## Data for processing

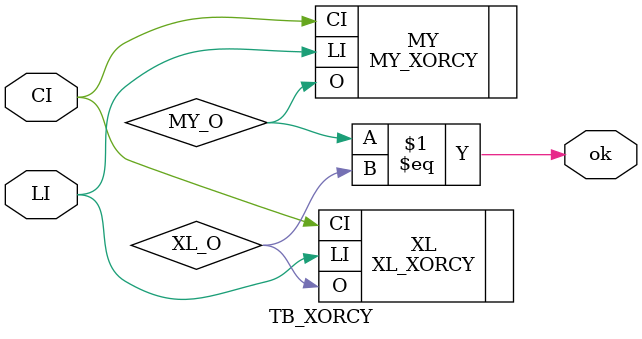
<source format=v>

module TB_GND(ok);
wire MY_G, XL_G;
MY_GND MY(.G(MY_G));
XL_GND XL(.G(XL_G));
output ok = MY_G == XL_G;
endmodule

module TB_INV(ok, I);
input I;
wire MY_O, XL_O;
MY_INV MY(.O(MY_O), .I(I));
XL_INV XL(.O(XL_O), .I(I));
output ok = MY_O == XL_O;
endmodule

module TB_LUT1(ok, I0);
input I0;
wire [1:0] MY_O, XL_O;
genvar i;
generate for (i=0; i<2; i=i+1) begin:V
	MY_LUT1 #(.INIT(i)) MY(.O(MY_O[i]), .I0(I0));
	XL_LUT1 #(.INIT(i)) XL(.O(XL_O[i]), .I0(I0));
end endgenerate
output ok = MY_O == XL_O;
endmodule

module TB_LUT2(ok, I0, I1);
input I0, I1;
wire [3:0] MY_O, XL_O;
genvar i;
generate for (i=0; i<4; i=i+1) begin:V
	MY_LUT2 #(.INIT(i)) MY(.O(MY_O[i]), .I0(I0), .I1(I1));
	XL_LUT2 #(.INIT(i)) XL(.O(XL_O[i]), .I0(I0), .I1(I1));
end endgenerate
output ok = MY_O == XL_O;
endmodule

module TB_LUT3(ok, I0, I1, I2);
input I0, I1, I2;
wire [7:0] MY_O, XL_O;
genvar i;
generate for (i=0; i<8; i=i+1) begin:V
	MY_LUT3 #(.INIT(i)) MY(.O(MY_O[i]), .I0(I0), .I1(I1), .I2(I2));
	XL_LUT3 #(.INIT(i)) XL(.O(XL_O[i]), .I0(I0), .I1(I1), .I2(I2));
end endgenerate
output ok = MY_O == XL_O;
endmodule

module TB_LUT4(ok, I0, I1, I2, I3);
input I0, I1, I2, I3;
wire [15:0] MY_O, XL_O;
genvar i;
generate for (i=0; i<16; i=i+1) begin:V
	MY_LUT4 #(.INIT(i)) MY(.O(MY_O[i]), .I0(I0), .I1(I1), .I2(I2), .I3(I3));
	XL_LUT4 #(.INIT(i)) XL(.O(XL_O[i]), .I0(I0), .I1(I1), .I2(I2), .I3(I3));
end endgenerate
output ok = MY_O == XL_O;
endmodule

module TB_LUT5(ok, I0, I1, I2, I3, I4);
input I0, I1, I2, I3, I4;
wire [31:0] MY_O, XL_O;
genvar i;
generate for (i=0; i<32; i=i+1) begin:V
	MY_LUT5 #(.INIT(i)) MY(.O(MY_O[i]), .I0(I0), .I1(I1), .I2(I2), .I3(I3), .I4(I4));
	XL_LUT5 #(.INIT(i)) XL(.O(XL_O[i]), .I0(I0), .I1(I1), .I2(I2), .I3(I3), .I4(I4));
end endgenerate
output ok = MY_O == XL_O;
endmodule

module TB_LUT6(ok, I0, I1, I2, I3, I4, I5);
input I0, I1, I2, I3, I4, I5;
wire [63:0] MY_O, XL_O;
genvar i;
generate for (i=0; i<64; i=i+1) begin:V
	MY_LUT6 #(.INIT(i)) MY(.O(MY_O[i]), .I0(I0), .I1(I1), .I2(I2), .I3(I3), .I4(I4), .I5(I5));
	XL_LUT6 #(.INIT(i)) XL(.O(XL_O[i]), .I0(I0), .I1(I1), .I2(I2), .I3(I3), .I4(I4), .I5(I5));
end endgenerate
output ok = MY_O == XL_O;
endmodule

module TB_MUXCY(ok, CI, DI, S);
input CI, DI, S;
wire MY_O, XL_O;
MY_MUXCY MY(.O(MY_O), .CI(CI), .DI(DI), .S(S));
XL_MUXCY XL(.O(XL_O), .CI(CI), .DI(DI), .S(S));
output ok = MY_O == XL_O;
endmodule

module TB_MUXF7(ok, I0, I1, S);
input I0, I1, S;
wire MY_O, XL_O;
MY_MUXF7 MY(.O(MY_O), .I0(I0), .I1(I1), .S(S));
XL_MUXF7 XL(.O(XL_O), .I0(I0), .I1(I1), .S(S));
output ok = MY_O == XL_O;
endmodule

module TB_VCC(ok);
wire MY_P, XL_P;
MY_VCC MY(.P(MY_P));
XL_VCC XL(.P(XL_P));
output ok = MY_P == XL_P;
endmodule

module TB_XORCY(ok, CI, LI);
input CI, LI;
wire MY_O, XL_O;
MY_XORCY MY(.O(MY_O), .CI(CI), .LI(LI));
XL_XORCY XL(.O(XL_O), .CI(CI), .LI(LI));
output ok = MY_O == XL_O;
endmodule


</source>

## Activity
Tell how many lines in the entries above include the string "wire", and write nothing but the number.

## Response
12